Mitochondria have four compartments,
each with a distinct compliment of proteins.
Around 500 different proteins are present in the matrix,
including the TCA cycle enzymes and
numerous factors that mediate transcription and replication of the mitochondrial DNA.
The inner membrane also has a large number of distinct proteins,
including those that function in electron transport.
The outer membrane has a number of peripheral and integral membrane proteins,
most notably the protein VDAC,
an intermembrane space, again
a number of different proteins,
but most notably Cytochrome C that functions in the electron transport chain.
0:40
99 percent of these proteins are encoded for in the nucleus,
translated on ribosomes in the cytosol,
and make their way to the mitochondria post-translationally.
The import of these proteins is mediated by
four molecular machines that are
integrated into the outer membrane and the inner membrane.
These machines are: the TOM complex,
the TIM23 complex situated in the inner membrane,
another complex in the inner membrane referred to as
the TIM22 complex, and the SAM complex.
This talk covers the targeting sequences
1:09
that can lead proteins to mitochondria and the four translocases
in the outer and the inner mitochondrial membranes that mediate
the correct sorting of these proteins into the appropriate sub-mitochondrial compartment.

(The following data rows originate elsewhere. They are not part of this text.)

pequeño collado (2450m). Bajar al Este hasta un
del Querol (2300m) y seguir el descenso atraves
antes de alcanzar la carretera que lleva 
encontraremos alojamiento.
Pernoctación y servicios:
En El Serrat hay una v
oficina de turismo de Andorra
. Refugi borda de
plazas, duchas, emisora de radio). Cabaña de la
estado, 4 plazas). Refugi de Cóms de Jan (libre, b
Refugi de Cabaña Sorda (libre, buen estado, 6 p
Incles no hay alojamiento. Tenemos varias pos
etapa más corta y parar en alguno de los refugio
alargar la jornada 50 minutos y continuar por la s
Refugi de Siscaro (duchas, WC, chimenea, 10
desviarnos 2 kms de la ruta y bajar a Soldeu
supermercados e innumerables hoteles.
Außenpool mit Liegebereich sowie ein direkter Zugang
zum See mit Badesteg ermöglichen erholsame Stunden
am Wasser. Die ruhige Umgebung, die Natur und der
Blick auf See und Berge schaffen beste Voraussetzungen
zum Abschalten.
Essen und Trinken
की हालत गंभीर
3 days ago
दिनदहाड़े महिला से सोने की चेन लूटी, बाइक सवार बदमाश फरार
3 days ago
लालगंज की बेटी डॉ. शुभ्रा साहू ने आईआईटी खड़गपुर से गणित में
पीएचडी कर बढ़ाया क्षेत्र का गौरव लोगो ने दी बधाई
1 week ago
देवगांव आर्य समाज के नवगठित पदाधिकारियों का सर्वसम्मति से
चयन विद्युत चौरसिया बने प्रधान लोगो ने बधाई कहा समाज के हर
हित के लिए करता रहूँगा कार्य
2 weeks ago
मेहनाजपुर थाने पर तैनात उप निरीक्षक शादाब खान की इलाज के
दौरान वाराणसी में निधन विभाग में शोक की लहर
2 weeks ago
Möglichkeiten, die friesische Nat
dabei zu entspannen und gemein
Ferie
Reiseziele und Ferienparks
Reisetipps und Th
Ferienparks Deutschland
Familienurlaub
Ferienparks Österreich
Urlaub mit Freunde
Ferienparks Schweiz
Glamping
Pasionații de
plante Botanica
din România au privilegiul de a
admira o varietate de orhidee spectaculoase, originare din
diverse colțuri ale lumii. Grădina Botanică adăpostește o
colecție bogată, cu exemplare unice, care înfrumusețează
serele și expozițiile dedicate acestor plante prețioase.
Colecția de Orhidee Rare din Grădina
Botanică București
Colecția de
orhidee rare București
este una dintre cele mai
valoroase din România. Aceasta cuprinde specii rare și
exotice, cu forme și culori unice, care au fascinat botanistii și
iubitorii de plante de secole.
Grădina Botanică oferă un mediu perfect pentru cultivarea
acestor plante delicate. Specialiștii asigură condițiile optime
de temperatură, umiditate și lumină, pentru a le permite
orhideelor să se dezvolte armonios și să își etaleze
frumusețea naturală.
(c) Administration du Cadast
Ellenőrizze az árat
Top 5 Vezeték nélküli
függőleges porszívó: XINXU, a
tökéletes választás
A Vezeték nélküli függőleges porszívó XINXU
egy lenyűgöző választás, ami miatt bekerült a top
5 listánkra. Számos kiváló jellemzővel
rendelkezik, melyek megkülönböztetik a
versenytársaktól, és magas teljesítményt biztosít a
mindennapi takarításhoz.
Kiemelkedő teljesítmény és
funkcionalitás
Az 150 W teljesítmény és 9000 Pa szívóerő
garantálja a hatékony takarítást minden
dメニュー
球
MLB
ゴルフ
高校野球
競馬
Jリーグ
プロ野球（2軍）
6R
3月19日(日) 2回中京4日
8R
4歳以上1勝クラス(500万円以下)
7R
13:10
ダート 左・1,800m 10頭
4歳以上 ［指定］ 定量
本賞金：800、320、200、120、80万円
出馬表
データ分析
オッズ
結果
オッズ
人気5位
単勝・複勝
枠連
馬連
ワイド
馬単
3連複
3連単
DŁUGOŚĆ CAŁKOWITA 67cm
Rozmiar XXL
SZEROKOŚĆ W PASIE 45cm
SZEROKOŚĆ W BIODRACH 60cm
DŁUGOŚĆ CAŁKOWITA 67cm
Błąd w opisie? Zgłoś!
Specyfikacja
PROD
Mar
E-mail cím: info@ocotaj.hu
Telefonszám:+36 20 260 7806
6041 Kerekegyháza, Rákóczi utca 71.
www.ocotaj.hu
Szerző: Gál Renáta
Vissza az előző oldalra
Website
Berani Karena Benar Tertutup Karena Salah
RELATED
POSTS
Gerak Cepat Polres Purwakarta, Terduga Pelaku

We'll then discuss whether the protein import pathway that we understand in yeast and
in humans reflects the protein import pathway that's used by other eukaryotes.
1:38
This diagram shows the four machines,
molecular machines, that mediate protein import into mitochondria.
In particular, it shows that each one is made of
several different components and the numbers reflect the size of each of the subunits,
in terms of kilodaltons.
Each of proteins that has to make its way into the mitochondria
will first interact with the TOM complex in the outer membrane,
and the possible pathways that an incoming protein might
take are reflected by the arrows shown on the diagram.
The classic mitochondrial targeting sequence is an
amphipathic basic helix that forms at the N terminus of a precursor protein.
These precursors are synthesized on ribosomes
and then recognized by the TOM complex shaded yellow here.
There are specific receptor subunits in the TOM complex,
in particular, TOM20 and TOM 22,
that can interact with the basic amphipathic helix of the protein and another receptor,
TOM70, that combines to the unfolded regions in the rest of the polypeptide.